24 wires plus yokes. Whoa. Stuffed.


----------



## Error (Feb 12, 2014)

Chrisibew440 said:


> 24 wires plus yokes. Whoa. Stuffed.











19 wires 3 switches and two splices I think I JUST made box fill


----------



## LGLS (Nov 10, 2007)

Error said:


> View attachment 35519
> 
> 
> 19 wires 3 switches and two splices I think I JUST made box fill


And the ground.

Waitaminute...

For calculations I thought you only count 2 travelers as one conductor, since both cannot be carrying current? :whistling2:


----------



## Chrisibew440 (Sep 13, 2013)

IslandGuy said:


> And the ground.
> 
> Waitaminute...
> 
> For calculations I thought you only count 2 travelers as one conductor, since both cannot be carrying current? :whistling2:


I don't know how the Canadians do it. But box fill is box fill for us regardless of what it's doing.


----------



## Chrisibew440 (Sep 13, 2013)

Error said:


> View attachment 35519
> 
> 
> 19 wires 3 switches and two splices I think I JUST made box fill


I'm just rattling your cage. It looks good and I know it will be fine. One question though. Why go with the metal box? Especially that style. A plastic box would be deeper right off the bat.


----------



## Error (Feb 12, 2014)

Chrisibew440 said:


> I'm just rattling your cage. It looks good and I know it will be fine. One question though. Why go with the metal box? Especially that style. A plastic box would be deeper right off the bat.

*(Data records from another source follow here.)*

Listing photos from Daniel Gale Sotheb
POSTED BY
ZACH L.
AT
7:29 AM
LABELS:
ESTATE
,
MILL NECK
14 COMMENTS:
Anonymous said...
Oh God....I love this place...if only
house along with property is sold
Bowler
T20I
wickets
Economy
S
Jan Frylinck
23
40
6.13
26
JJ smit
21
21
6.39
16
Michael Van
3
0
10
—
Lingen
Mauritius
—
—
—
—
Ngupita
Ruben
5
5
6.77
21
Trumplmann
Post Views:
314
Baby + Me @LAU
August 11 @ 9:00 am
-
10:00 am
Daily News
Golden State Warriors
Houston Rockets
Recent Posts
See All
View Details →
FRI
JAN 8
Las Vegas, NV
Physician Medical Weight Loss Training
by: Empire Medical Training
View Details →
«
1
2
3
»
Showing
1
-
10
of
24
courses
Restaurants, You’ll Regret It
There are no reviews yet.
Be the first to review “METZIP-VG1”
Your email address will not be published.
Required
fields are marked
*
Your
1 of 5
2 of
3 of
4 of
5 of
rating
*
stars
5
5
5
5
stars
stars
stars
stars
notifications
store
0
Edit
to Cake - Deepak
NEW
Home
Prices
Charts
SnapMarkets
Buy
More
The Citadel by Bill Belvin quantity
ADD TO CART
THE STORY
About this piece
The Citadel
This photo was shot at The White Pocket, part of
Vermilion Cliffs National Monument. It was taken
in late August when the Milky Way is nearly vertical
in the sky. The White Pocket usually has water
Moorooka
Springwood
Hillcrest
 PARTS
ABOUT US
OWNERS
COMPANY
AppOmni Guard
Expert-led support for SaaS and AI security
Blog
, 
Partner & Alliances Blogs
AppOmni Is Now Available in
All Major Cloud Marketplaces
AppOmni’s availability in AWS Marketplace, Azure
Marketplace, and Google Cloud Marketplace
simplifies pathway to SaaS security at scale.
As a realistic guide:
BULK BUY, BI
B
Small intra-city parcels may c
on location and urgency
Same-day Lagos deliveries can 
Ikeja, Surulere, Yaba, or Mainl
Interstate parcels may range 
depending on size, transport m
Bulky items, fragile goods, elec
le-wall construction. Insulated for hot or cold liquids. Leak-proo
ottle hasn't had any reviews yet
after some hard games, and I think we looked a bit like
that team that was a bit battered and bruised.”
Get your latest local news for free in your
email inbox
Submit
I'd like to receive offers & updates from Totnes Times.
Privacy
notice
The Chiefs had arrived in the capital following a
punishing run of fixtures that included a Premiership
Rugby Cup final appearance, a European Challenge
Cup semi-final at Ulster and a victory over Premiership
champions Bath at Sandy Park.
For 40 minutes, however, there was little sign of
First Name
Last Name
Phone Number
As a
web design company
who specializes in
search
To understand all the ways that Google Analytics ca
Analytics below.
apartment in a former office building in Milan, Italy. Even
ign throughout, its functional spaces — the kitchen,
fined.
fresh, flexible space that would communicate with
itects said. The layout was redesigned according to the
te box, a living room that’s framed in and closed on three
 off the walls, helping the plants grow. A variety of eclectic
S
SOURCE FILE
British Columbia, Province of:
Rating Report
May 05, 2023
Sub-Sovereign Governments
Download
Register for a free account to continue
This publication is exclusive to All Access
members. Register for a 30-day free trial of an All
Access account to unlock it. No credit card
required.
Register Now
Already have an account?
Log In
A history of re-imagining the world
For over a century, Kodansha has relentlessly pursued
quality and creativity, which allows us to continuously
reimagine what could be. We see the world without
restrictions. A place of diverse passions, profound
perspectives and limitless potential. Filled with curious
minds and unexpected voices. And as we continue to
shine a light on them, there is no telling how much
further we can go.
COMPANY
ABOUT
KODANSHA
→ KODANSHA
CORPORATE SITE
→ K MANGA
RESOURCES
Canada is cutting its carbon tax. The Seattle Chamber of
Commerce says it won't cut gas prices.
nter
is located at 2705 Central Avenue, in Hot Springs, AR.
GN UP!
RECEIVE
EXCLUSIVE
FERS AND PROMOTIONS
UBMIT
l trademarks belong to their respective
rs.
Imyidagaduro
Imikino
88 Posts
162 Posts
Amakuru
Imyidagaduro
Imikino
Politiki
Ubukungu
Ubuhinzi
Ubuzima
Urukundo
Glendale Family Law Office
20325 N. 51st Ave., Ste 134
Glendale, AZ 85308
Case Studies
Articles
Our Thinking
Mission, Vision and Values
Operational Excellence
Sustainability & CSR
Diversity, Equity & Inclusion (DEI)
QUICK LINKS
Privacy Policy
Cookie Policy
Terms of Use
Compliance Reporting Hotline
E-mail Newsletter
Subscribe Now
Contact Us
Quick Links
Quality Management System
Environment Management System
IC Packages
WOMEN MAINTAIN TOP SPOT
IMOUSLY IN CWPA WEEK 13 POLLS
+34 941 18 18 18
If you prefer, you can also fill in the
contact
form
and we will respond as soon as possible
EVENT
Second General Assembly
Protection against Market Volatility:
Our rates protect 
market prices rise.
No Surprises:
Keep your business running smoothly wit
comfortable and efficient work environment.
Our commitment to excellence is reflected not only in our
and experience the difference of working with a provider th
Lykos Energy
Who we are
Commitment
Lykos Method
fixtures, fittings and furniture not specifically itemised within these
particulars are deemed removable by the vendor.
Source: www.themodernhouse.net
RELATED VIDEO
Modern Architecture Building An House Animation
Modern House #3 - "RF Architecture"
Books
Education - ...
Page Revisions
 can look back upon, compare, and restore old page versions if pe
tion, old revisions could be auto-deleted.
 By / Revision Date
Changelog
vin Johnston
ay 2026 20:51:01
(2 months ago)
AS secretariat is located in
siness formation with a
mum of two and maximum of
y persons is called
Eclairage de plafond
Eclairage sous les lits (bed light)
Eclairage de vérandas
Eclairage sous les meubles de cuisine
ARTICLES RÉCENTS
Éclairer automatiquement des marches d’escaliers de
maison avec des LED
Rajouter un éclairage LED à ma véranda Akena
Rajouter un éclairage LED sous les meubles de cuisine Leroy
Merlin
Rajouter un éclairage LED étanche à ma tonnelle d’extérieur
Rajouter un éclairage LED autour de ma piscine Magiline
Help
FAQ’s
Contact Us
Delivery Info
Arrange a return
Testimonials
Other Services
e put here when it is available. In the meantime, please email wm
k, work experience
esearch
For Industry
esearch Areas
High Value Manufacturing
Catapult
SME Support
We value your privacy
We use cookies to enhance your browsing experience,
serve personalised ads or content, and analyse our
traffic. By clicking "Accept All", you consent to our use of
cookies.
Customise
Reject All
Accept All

I never do wire counts on ganged boxes so I thought I'd make sure. Yah I'm not sure why nadians use metal and mercans plastic.


----------



## Error (Feb 12, 2014)

Chrisibew440 said:


> I don't know how the Canadians do it. But box fill is box fill for us regardless of what it's doing.


This guys doing to rattling haha


----------



## Error (Feb 12, 2014)

Error said:


> This guys doing to rattling haha


Sorry directed at island-guy

Non Insulated conductors don't count towards box fill. Current carrying conductors has nothing to do with box fill either


----------



## Aegis (Mar 18, 2011)

480sparky said:


> Well, that's ONE way. How about both the line and load at the 4-way in the middle? :whistling2:


Did that once in a deep 4x4. I would say it's the most complicated setup for 3-ways and a 4-way if you don't know what your doing. To the OP, don't try this first.


----------



## 480sparky (Sep 20, 2007)

Aegis said:


> ....... I would say it's the most complicated setup for 3-ways and a 4-way if you don't know what your doing.......



Nah. Feeding power to the light first is.


----------